Kentucky State Capitol Will Unveil Its First Statue Honoring a Woman
The sculpture depicts Nettie Depp, who championed public education in the early 20th century
Earlier this month, Kentucky Lieutenant Governor Jacqueline Coleman announced plans to install a sculpture of 20th-century educator Nettie Depp in the state Capitol. The bronze likeness, set to be unveiled next August, will be the historic seat of government’s first statue honoring a woman.
In 1913, Depp became the first woman elected to public office in Barren County, writes Amy Roe for the Kentucky Historical Society. During her four years as superintendent, she improved existing schools and established new ones. After declining to campaign for a second term, she returned to her roots by serving as a principal and teacher.
“[S]even years before women earned full voting rights in Kentucky, Nettie Depp advocated for improved education for every Kentuckian, regardless of their gender or their race,” said Coleman on August 5, as quoted by Sarah Ladd of the Louisville Courier Journal. “She was a true visionary in education reform and she was also a suffragist.”
Amanda Matthews, the artist who designed the sculpture of Depp, started campaigning to install a statue of a woman in the Kentucky State Capitol after reading a 2014 Courier Journal article that noted “the closest thing to a woman honored by a full-scale statue on public property in Kentucky is Carolina, Gen. John Breckinridge Castleman’s horse.” (A list compiled by H-Net identifies several other statues of women across the state, including a 2015 sculpture of nun Catherine Spalding and Matthews’ 2019 likeness of black journalist Alice Dunnigan.) She worked closely with Eleanor Jordan, then-executive director of the Kentucky Commission on Women, to bring this vision to fruition. Jordan and the rest of the commission ultimately chose Depp, who happens to be Matthews’ great-great aunt, as the ideal candidate for the monument, and in 2017, Kentucky’s Historic Properties Advisory Commission approved the project unanimously.

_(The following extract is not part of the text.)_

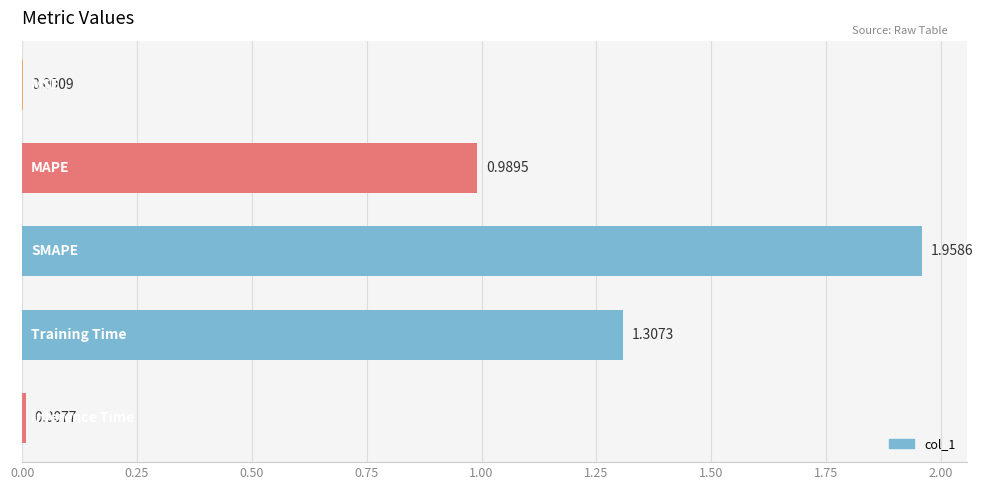

What is the sum of all values?

4.3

Matthews’ final design depicts Depp in period-specific clothing. She holds a book titled Art of the Modern Masters and wears a dragonfly hatpin and signet ring honoring the Greek goddess of wisdom, Artemis.
According to the documentary Dreamers and Doers: Voices of Kentucky Women, educated women at the turn of the 20th century had three main career choices: becoming typists, librarians or teachers. Though women were still disenfranchised, they could hold public office relevant to these professions and—like Depp—advocate for causes such as education reform.
“[Depp] spoke very plainly,” says Matthews in the documentary. “The newspapers said she spoke like a man. And people listened.”
As superintendent, Depp oversaw the construction of 13 schoolhouses and renovations to 50 existing structures, reports Hakim Bishara for Hyperallergic. When a local women’s college closed in 1913, she transformed the building into the county’s first four-year public high school. She also argued for county judges to more strictly enforce Kentucky’s compulsory education laws, which required children between the ages of 7 and 16 to attend school.
The reformer’s views on segregation are difficult to pin down, as no historical records explicitly reference her stances. Hyperallergic notes that she “does not appear to have advocated for integration” of the 100 segregated schools within Barren County but cites a 1915 report in which Depp wrote, “We need some new [school] houses for colored children, as this population moves from place to place so rapidly that we need to put these [school] houses on wheels to keep up with the yearly moving.”
Speaking with Hyperallergic, Matthews says, “In the context of Kentucky in 1915, this should not be understated. Barren County Kentucky was located in solidly Confederate territory only a few decades prior. Depp’s public advocacy on these issues was groundbreaking, and possibly even dangerous.”
Though Hyperallergic suggests that Depp helped pen an endorsement of President Woodrow Wilson, who held intensely segregationist views, ahead of the 1920 election, Matthews tells Smithsonian, “I do not have any data confirming that Ms. Nettie Depp personally or publicly endorsed Woodrow Wilson’s nomination for re-election in 1920 or ever made any public comments about segregation. However, there is much evidence that she dedicated her life to improved education for all children, including minority children and girls, and she never wavered on her stance on that.”
Editor’s Note: This article has been updated with a comment from Matthews regarding Depp’s stances on segregation. Previously, the story stated that Matthews campaigned to install a statue of Depp in the Kentucky State Capitol. In fact, Eleanor Jordan and the Kentucky Commission on Women selected Depp as the monument’s subject.